---------- EXERCISE MATERIALS ----------

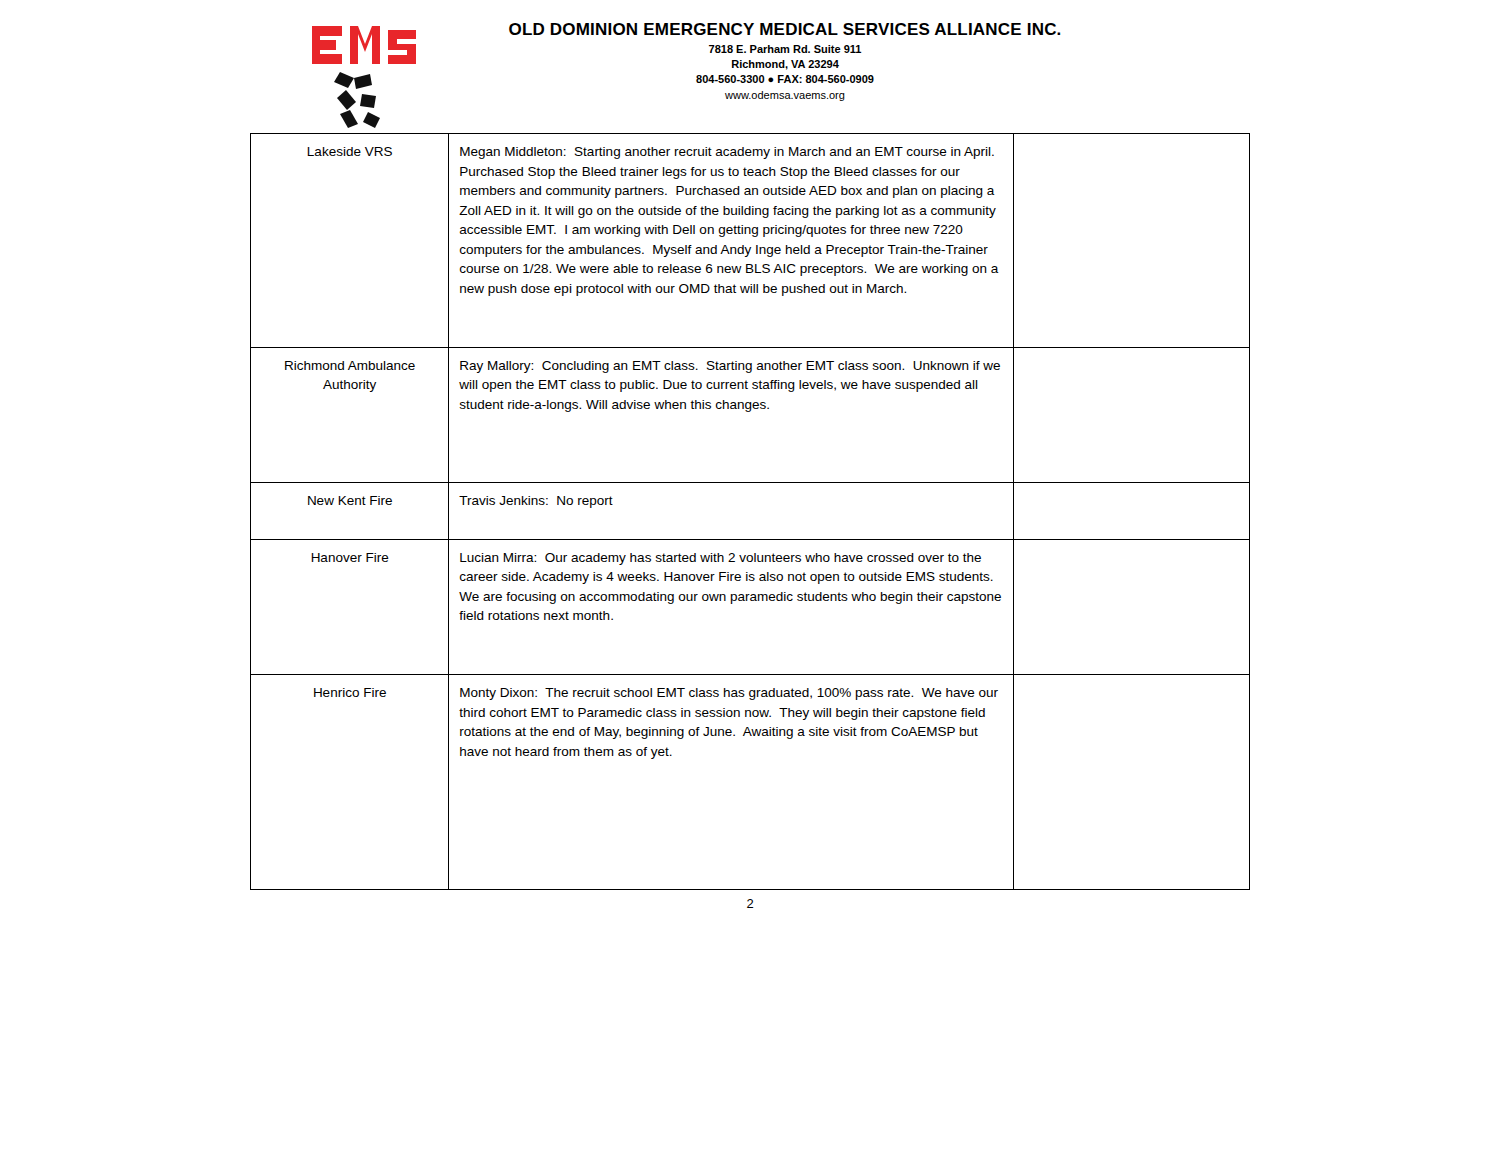OLD DOMINION EMERGENCY MEDICAL SERVICES ALLIANCE INC.
7818 E. Parham Rd. Suite 911
Richmond, VA 23294
804-560-3300 ● FAX: 804-560-0909
www.odemsa.vaems.org
| Lakeside VRS | Megan Middleton: Starting another recruit academy in March and an EMT course in April. Purchased Stop the Bleed trainer legs for us to teach Stop the Bleed classes for our members and community partners. Purchased an outside AED box and plan on placing a Zoll AED in it. It will go on the outside of the building facing the parking lot as a community accessible EMT. I am working with Dell on getting pricing/quotes for three new 7220 computers for the ambulances. Myself and Andy Inge held a Preceptor Train-the-Trainer course on 1/28. We were able to release 6 new BLS AIC preceptors. We are working on a new push dose epi protocol with our OMD that will be pushed out in March. | |
| Richmond Ambulance Authority | Ray Mallory: Concluding an EMT class. Starting another EMT class soon. Unknown if we will open the EMT class to public. Due to current staffing levels, we have suspended all student ride-a-longs. Will advise when this changes. | |
| New Kent Fire | Travis Jenkins: No report | |
| Hanover Fire | Lucian Mirra: Our academy has started with 2 volunteers who have crossed over to the career side. Academy is 4 weeks. Hanover Fire is also not open to outside EMS students. We are focusing on accommodating our own paramedic students who begin their capstone field rotations next month. | |
| Henrico Fire | Monty Dixon: The recruit school EMT class has graduated, 100% pass rate. We have our third cohort EMT to Paramedic class in session now. They will begin their capstone field rotations at the end of May, beginning of June. Awaiting a site visit from CoAEMSP but have not heard from them as of yet. | |
2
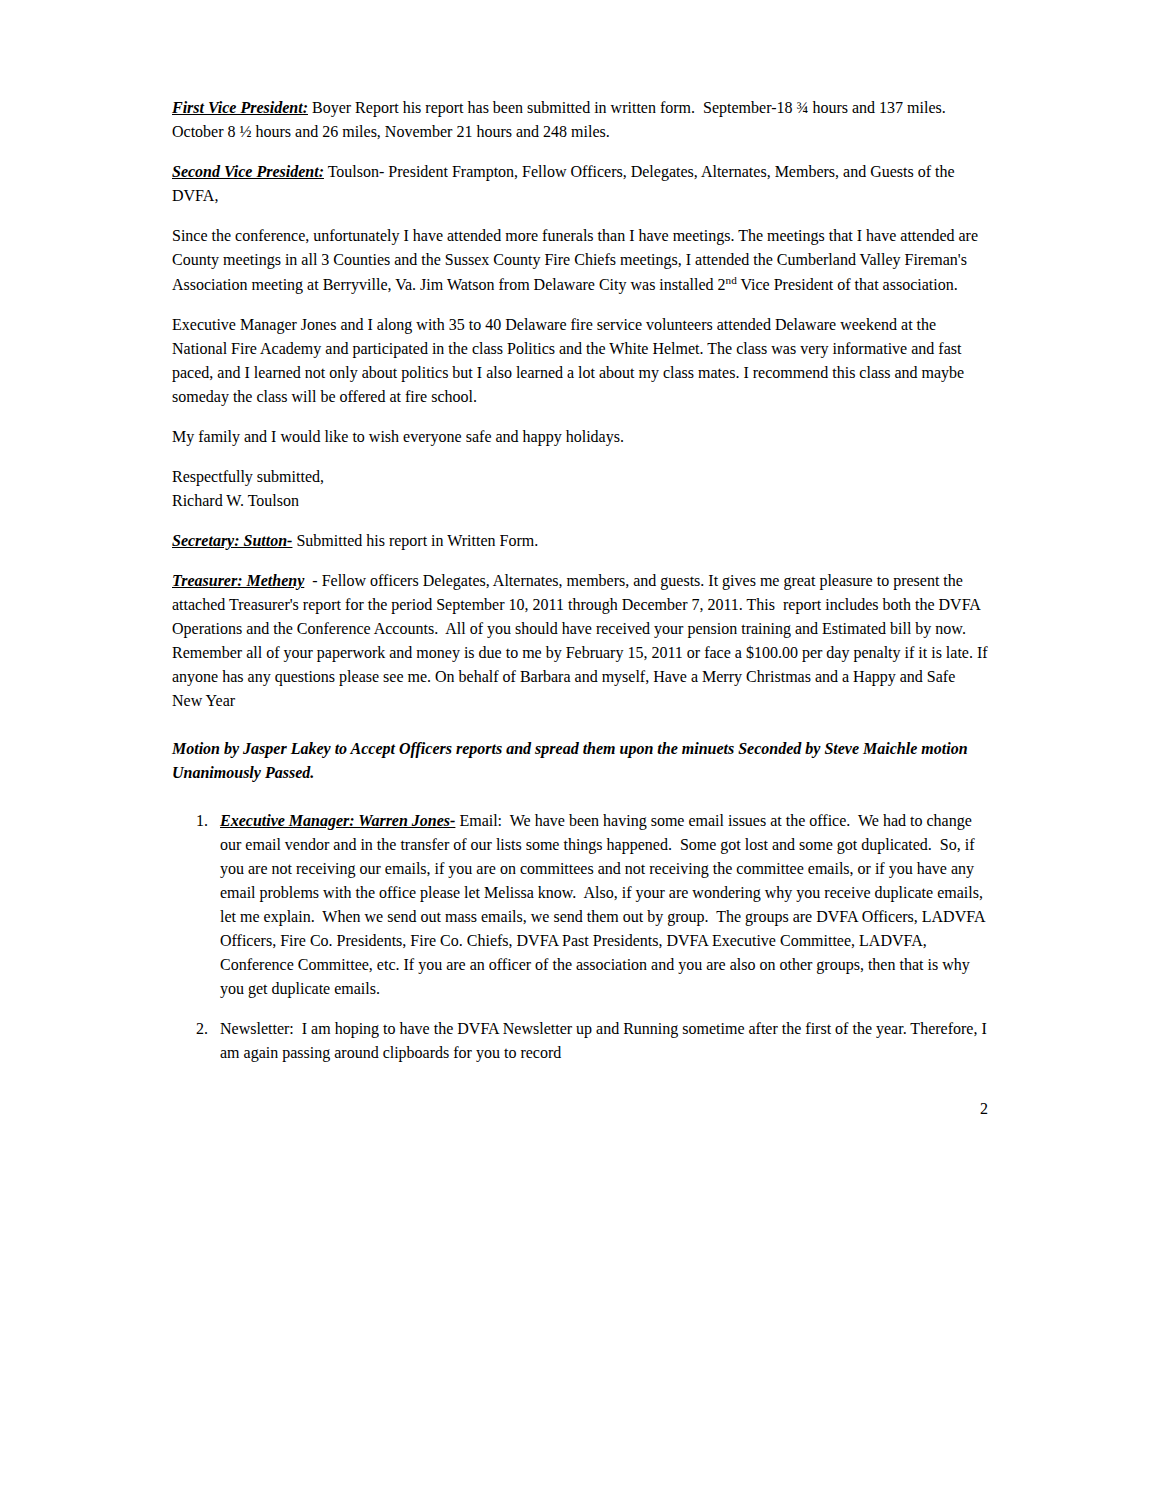First Vice President: Boyer Report his report has been submitted in written form. September-18 ¾ hours and 137 miles. October 8 ½ hours and 26 miles, November 21 hours and 248 miles.
Second Vice President: Toulson- President Frampton, Fellow Officers, Delegates, Alternates, Members, and Guests of the DVFA,
Since the conference, unfortunately I have attended more funerals than I have meetings. The meetings that I have attended are County meetings in all 3 Counties and the Sussex County Fire Chiefs meetings, I attended the Cumberland Valley Fireman's Association meeting at Berryville, Va. Jim Watson from Delaware City was installed 2nd Vice President of that association.
Executive Manager Jones and I along with 35 to 40 Delaware fire service volunteers attended Delaware weekend at the National Fire Academy and participated in the class Politics and the White Helmet. The class was very informative and fast paced, and I learned not only about politics but I also learned a lot about my class mates. I recommend this class and maybe someday the class will be offered at fire school.
My family and I would like to wish everyone safe and happy holidays.
Respectfully submitted,
Richard W. Toulson
Secretary: Sutton- Submitted his report in Written Form.
Treasurer: Metheny - Fellow officers Delegates, Alternates, members, and guests. It gives me great pleasure to present the attached Treasurer's report for the period September 10, 2011 through December 7, 2011. This report includes both the DVFA Operations and the Conference Accounts. All of you should have received your pension training and Estimated bill by now. Remember all of your paperwork and money is due to me by February 15, 2011 or face a $100.00 per day penalty if it is late. If anyone has any questions please see me. On behalf of Barbara and myself, Have a Merry Christmas and a Happy and Safe New Year
Motion by Jasper Lakey to Accept Officers reports and spread them upon the minuets Seconded by Steve Maichle motion Unanimously Passed.
Executive Manager: Warren Jones- Email: We have been having some email issues at the office. We had to change our email vendor and in the transfer of our lists some things happened. Some got lost and some got duplicated. So, if you are not receiving our emails, if you are on committees and not receiving the committee emails, or if you have any email problems with the office please let Melissa know. Also, if your are wondering why you receive duplicate emails, let me explain. When we send out mass emails, we send them out by group. The groups are DVFA Officers, LADVFA Officers, Fire Co. Presidents, Fire Co. Chiefs, DVFA Past Presidents, DVFA Executive Committee, LADVFA, Conference Committee, etc. If you are an officer of the association and you are also on other groups, then that is why you get duplicate emails.
Newsletter: I am hoping to have the DVFA Newsletter up and Running sometime after the first of the year. Therefore, I am again passing around clipboards for you to record
2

----------

§ **WHAT YOU WILL DO**: Could you reproduce exactly, and only, the lines from the start of the records through the line containing "Second Vice President: Toulson- President", leaving out the pictures?

§ **SOLUTION**:
OLD DOMINION EMERGENCY MEDICAL SERVICES ALLIANCE INC.
7818 E. Parham Rd. Suite 911
Richmond, VA 23294
804-560-3300 ● FAX: 804-560-0909
www.odemsa.vaems.org
| Lakeside VRS | Megan Middleton: Starting another recruit academy in March and an EMT course in April. Purchased Stop the Bleed trainer legs for us to teach Stop the Bleed classes for our members and community partners. Purchased an outside AED box and plan on placing a Zoll AED in it. It will go on the outside of the building facing the parking lot as a community accessible EMT. I am working with Dell on getting pricing/quotes for three new 7220 computers for the ambulances. Myself and Andy Inge held a Preceptor Train-the-Trainer course on 1/28. We were able to release 6 new BLS AIC preceptors. We are working on a new push dose epi protocol with our OMD that will be pushed out in March. | |
| Richmond Ambulance Authority | Ray Mallory: Concluding an EMT class. Starting another EMT class soon. Unknown if we will open the EMT class to public. Due to current staffing levels, we have suspended all student ride-a-longs. Will advise when this changes. | |
| New Kent Fire | Travis Jenkins: No report | |
| Hanover Fire | Lucian Mirra: Our academy has started with 2 volunteers who have crossed over to the career side. Academy is 4 weeks. Hanover Fire is also not open to outside EMS students. We are focusing on accommodating our own paramedic students who begin their capstone field rotations next month. | |
| Henrico Fire | Monty Dixon: The recruit school EMT class has graduated, 100% pass rate. We have our third cohort EMT to Paramedic class in session now. They will begin their capstone field rotations at the end of May, beginning of June. Awaiting a site visit from CoAEMSP but have not heard from them as of yet. | |
2
First Vice President: Boyer Report his report has been submitted in written form. September-18 ¾ hours and 137 miles. October 8 ½ hours and 26 miles, November 21 hours and 248 miles.
Second Vice President: Toulson- President Frampton, Fellow Officers, Delegates, Alternates, Members, and Guests of the DVFA,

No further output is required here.